Bagi masyarakat Aceh, sosok Karim Michel Tiro
(selanjutnya disebut Karim saja) kalah populer dibanding ayahnya,
Teungku Hasan Muhammad di Tiro (selanjutnya disebut Tiro). Selama
puluhan tahun, namanya hanya disebutkan secara terbatas, itu pun hanya
di kalangan GAM saja. Pun begitu, Tiro, ayahnya, sering menyebut
namanya, baik dalam pidato maupun dalam tulisan. Dalam The Price of Freedom: The Unfinished Diary of Teungku Hasan di Tiro, nama anak semata wayangnya disebut berkali-kali, bahkan dengan bangga.
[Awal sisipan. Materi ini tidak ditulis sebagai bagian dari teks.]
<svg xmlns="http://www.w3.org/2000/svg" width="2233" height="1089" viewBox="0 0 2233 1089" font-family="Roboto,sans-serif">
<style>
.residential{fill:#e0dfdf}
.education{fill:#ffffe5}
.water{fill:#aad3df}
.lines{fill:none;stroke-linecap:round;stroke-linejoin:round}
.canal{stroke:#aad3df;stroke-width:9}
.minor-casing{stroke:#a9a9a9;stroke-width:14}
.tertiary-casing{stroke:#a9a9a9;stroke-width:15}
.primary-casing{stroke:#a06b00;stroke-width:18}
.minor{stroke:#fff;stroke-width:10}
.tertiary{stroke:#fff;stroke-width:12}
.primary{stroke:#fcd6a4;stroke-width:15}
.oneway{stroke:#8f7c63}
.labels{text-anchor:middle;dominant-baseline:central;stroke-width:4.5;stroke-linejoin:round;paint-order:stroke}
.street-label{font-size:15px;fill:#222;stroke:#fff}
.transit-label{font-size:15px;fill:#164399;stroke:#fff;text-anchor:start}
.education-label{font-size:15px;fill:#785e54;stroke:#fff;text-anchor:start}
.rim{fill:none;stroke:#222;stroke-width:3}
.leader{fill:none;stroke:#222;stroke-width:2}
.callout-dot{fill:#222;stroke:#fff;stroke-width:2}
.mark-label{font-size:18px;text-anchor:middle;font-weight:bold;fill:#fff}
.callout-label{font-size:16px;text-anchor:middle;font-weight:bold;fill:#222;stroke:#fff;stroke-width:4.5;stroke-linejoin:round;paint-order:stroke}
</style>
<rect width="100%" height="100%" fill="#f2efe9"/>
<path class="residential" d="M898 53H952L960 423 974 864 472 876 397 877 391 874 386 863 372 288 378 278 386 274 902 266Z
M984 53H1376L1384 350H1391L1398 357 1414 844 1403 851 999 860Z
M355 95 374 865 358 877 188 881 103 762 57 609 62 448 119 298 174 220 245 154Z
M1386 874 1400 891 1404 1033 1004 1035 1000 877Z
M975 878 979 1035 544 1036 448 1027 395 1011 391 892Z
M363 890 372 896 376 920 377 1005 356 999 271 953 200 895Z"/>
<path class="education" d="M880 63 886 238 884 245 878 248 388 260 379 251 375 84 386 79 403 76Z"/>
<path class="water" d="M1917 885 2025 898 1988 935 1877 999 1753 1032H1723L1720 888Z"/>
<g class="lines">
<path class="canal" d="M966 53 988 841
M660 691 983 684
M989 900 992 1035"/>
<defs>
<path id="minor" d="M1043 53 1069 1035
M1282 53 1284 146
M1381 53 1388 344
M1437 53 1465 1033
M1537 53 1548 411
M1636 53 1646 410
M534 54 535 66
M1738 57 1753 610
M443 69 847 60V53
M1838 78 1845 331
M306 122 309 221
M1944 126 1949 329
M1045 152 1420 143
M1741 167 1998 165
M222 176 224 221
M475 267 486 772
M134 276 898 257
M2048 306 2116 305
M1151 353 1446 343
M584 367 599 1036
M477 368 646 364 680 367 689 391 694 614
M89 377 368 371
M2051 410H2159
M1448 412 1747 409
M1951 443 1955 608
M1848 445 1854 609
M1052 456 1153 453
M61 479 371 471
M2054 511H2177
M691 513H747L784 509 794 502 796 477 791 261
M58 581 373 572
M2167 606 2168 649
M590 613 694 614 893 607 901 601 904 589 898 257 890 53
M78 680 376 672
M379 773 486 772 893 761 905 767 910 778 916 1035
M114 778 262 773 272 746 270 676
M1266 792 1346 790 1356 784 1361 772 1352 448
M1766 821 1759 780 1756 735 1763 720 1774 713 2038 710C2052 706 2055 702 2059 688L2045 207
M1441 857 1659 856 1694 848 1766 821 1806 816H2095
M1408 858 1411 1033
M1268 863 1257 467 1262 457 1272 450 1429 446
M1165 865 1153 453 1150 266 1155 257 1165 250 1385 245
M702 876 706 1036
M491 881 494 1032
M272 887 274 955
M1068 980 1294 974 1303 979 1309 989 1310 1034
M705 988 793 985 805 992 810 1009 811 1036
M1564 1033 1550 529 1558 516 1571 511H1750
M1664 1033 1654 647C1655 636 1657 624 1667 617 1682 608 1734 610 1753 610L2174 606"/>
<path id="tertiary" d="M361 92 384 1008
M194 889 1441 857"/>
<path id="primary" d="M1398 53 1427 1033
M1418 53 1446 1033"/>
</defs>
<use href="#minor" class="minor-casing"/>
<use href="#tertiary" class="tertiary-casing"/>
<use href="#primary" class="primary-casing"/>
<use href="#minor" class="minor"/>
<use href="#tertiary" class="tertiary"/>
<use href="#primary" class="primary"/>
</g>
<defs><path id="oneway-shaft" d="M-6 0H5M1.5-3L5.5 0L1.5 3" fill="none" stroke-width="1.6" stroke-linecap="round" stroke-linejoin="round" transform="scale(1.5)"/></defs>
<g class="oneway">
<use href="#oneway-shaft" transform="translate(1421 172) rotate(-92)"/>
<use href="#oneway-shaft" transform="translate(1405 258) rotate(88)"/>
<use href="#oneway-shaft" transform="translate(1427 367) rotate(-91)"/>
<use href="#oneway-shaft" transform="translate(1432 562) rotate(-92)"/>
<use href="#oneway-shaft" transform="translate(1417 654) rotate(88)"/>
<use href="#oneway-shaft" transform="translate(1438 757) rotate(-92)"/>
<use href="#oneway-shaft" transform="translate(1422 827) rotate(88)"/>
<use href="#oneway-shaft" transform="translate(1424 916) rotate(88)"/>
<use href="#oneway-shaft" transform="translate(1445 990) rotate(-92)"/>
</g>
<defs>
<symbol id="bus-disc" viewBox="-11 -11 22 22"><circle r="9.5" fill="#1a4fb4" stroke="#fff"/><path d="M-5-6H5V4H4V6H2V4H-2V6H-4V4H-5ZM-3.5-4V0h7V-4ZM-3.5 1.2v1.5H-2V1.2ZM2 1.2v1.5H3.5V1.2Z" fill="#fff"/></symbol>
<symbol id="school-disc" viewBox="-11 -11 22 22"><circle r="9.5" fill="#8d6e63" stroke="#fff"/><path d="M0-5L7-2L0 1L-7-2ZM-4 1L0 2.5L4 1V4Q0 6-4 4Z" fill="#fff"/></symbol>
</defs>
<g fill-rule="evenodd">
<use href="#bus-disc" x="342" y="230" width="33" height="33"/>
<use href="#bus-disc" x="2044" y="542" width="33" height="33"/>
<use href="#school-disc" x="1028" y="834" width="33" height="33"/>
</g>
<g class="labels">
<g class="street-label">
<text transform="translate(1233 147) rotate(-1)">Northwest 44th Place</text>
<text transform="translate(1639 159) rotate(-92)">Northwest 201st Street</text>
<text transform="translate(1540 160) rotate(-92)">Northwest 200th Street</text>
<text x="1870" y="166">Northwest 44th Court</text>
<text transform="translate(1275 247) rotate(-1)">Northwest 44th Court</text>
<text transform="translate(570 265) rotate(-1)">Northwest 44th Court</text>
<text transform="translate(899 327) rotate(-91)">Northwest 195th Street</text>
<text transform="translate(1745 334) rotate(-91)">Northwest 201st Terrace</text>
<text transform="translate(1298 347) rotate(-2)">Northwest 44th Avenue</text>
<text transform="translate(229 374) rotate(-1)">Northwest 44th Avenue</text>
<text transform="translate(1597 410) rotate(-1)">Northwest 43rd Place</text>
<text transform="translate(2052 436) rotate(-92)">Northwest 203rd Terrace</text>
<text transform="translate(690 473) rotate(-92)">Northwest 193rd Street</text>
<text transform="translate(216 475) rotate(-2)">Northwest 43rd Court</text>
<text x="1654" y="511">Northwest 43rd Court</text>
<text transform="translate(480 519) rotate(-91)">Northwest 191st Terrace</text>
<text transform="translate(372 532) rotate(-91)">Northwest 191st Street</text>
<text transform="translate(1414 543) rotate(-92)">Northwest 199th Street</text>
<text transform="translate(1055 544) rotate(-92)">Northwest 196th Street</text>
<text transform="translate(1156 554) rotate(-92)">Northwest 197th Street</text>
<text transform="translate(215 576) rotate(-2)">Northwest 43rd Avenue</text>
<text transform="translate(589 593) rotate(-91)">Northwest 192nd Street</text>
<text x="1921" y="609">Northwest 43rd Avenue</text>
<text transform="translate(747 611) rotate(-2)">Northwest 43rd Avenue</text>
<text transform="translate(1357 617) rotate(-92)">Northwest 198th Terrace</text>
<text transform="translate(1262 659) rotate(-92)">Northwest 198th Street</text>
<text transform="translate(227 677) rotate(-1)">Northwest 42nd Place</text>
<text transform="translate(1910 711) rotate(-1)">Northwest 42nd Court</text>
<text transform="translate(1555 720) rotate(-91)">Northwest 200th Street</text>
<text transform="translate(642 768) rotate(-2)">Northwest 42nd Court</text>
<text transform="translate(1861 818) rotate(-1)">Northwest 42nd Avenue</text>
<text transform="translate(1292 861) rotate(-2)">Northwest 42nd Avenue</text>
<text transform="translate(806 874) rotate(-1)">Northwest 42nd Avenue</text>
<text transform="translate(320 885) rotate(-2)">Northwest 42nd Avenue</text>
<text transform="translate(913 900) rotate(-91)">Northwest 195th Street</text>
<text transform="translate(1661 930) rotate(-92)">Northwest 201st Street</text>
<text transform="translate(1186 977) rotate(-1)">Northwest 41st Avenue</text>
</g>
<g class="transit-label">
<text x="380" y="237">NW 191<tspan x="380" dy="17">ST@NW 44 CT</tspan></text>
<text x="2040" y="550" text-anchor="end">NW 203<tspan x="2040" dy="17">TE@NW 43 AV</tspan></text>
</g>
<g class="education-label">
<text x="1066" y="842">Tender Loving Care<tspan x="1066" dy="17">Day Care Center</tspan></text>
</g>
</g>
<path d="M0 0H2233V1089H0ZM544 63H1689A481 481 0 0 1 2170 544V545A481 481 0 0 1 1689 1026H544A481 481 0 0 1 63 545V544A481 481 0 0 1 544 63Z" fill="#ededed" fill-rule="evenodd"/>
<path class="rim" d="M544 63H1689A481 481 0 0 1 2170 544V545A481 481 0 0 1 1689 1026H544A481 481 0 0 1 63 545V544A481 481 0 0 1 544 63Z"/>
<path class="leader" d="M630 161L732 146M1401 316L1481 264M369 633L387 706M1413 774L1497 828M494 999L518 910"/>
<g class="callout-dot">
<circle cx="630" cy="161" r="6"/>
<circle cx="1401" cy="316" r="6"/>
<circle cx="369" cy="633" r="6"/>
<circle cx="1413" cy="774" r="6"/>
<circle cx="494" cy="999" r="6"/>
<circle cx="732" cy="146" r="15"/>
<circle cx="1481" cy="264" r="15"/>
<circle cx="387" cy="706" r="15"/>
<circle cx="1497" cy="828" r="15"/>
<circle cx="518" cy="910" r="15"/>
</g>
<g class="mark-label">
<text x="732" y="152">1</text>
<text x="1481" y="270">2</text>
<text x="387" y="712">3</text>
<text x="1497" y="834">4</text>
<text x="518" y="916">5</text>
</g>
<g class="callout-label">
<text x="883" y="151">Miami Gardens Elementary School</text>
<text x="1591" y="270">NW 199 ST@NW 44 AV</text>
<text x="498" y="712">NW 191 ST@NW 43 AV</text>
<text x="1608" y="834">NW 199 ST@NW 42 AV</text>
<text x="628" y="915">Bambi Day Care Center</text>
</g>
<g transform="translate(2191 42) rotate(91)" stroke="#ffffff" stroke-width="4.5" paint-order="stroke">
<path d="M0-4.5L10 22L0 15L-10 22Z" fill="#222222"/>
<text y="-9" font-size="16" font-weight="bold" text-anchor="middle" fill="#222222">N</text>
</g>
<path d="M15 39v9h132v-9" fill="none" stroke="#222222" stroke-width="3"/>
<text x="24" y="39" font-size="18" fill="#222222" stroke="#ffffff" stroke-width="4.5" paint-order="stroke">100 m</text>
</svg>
Alm Teungku Hasan Tiro bersama Zaini Abdullah dan anaknya, Karim Tiro. Foto kiriman seorang teman di Denmark |
Iya, kini sepeninggalan Tiro, nama Karim
mencuat ke permukaan: Setidaknya, ada dua sebab: karena orang-orang
pada penasaran; juga karena mereka kecewa.
Penasaran karena, selama puluhan tahun
masyarakat tak pernah melihat sosoknya secara langsung dan nyata. Foto
dirinya juga terbatas, termasuk arsip di internet. Kisah tentangnya
begitu tertutup dan misterius, kecuali beberapa dokumen dari Universitas
tempatnya mengabdikan diri sebagai asisten profesor ilmu sejarah di
Xavier University.
Sementara yang kecewa, memiliki alasan
bermacam-macam. Meski dalam sejumlah pemberitaan, ketidakpulangan Karim
disebut-sebut karena alasan keluarga yaitu ibunya, Dora, sakit keras.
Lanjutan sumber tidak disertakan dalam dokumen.